## [Try it]
From the material below, pull each line containing the string "rounded".

## [Source material]
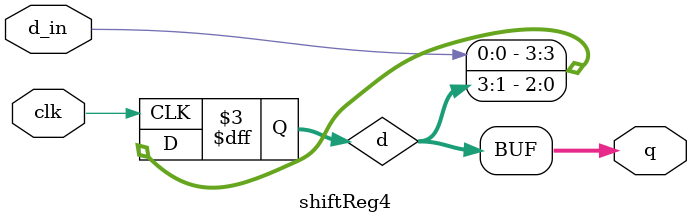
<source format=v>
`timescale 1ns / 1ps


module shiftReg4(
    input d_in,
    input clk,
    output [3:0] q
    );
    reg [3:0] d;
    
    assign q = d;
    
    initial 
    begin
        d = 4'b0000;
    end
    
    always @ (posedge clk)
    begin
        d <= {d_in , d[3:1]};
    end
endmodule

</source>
* * *
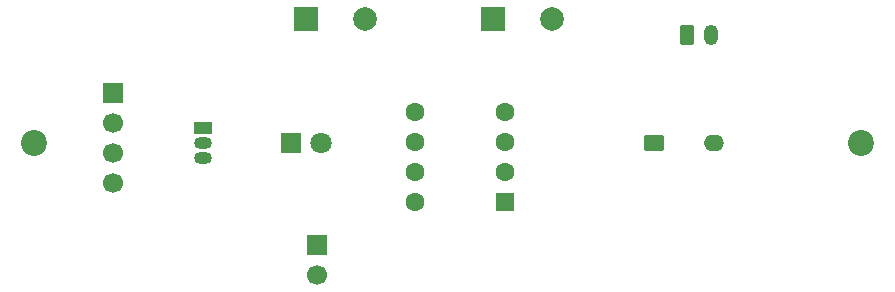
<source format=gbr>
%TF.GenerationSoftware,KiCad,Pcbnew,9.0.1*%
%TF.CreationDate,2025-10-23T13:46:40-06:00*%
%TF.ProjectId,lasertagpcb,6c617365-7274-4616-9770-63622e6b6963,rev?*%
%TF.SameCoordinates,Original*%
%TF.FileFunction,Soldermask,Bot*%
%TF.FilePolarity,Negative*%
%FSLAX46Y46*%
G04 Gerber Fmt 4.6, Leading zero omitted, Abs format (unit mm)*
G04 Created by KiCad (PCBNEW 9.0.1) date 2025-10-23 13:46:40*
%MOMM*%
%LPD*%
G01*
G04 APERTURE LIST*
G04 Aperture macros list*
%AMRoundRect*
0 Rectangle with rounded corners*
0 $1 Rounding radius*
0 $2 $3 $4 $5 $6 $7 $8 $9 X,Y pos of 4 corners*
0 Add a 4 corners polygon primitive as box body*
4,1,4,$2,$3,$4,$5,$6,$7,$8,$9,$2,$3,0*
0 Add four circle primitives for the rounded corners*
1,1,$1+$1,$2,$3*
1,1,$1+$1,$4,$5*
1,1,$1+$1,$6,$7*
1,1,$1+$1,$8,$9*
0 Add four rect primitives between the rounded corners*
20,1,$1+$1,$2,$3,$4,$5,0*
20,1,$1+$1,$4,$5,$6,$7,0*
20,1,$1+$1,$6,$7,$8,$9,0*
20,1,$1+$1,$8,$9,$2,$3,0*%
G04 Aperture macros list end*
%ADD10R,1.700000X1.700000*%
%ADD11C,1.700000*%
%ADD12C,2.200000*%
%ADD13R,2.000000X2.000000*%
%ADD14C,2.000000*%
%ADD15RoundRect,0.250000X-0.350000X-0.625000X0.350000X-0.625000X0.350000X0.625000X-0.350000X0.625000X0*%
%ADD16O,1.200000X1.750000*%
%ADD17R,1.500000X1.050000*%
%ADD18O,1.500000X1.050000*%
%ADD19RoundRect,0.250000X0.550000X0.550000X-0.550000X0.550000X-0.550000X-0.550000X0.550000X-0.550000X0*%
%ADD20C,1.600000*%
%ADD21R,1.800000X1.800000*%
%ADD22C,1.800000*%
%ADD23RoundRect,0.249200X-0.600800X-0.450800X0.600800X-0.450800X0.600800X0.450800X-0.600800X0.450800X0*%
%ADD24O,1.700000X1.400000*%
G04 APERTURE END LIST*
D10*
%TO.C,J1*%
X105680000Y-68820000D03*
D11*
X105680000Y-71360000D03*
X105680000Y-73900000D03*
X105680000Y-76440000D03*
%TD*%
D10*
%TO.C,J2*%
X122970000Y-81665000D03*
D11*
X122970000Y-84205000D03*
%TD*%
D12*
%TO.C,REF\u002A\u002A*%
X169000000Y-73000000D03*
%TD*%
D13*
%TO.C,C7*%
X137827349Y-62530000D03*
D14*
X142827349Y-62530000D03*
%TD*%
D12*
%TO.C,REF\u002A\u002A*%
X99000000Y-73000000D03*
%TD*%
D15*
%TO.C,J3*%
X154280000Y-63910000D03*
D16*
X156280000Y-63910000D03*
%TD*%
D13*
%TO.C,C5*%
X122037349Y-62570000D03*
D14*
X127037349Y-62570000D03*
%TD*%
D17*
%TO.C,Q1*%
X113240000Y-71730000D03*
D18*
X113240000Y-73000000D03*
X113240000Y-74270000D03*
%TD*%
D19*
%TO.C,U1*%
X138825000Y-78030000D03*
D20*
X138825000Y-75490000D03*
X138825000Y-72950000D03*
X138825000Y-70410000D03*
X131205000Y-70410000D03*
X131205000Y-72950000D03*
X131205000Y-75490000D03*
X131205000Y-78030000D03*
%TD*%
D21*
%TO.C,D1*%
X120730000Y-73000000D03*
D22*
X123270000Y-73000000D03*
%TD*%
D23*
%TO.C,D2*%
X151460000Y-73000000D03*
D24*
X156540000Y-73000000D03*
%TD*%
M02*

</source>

## [Response below]
0 Rectangle with rounded corners*
0 Add four circle primitives for the rounded corners*
0 Add four rect primitives between the rounded corners*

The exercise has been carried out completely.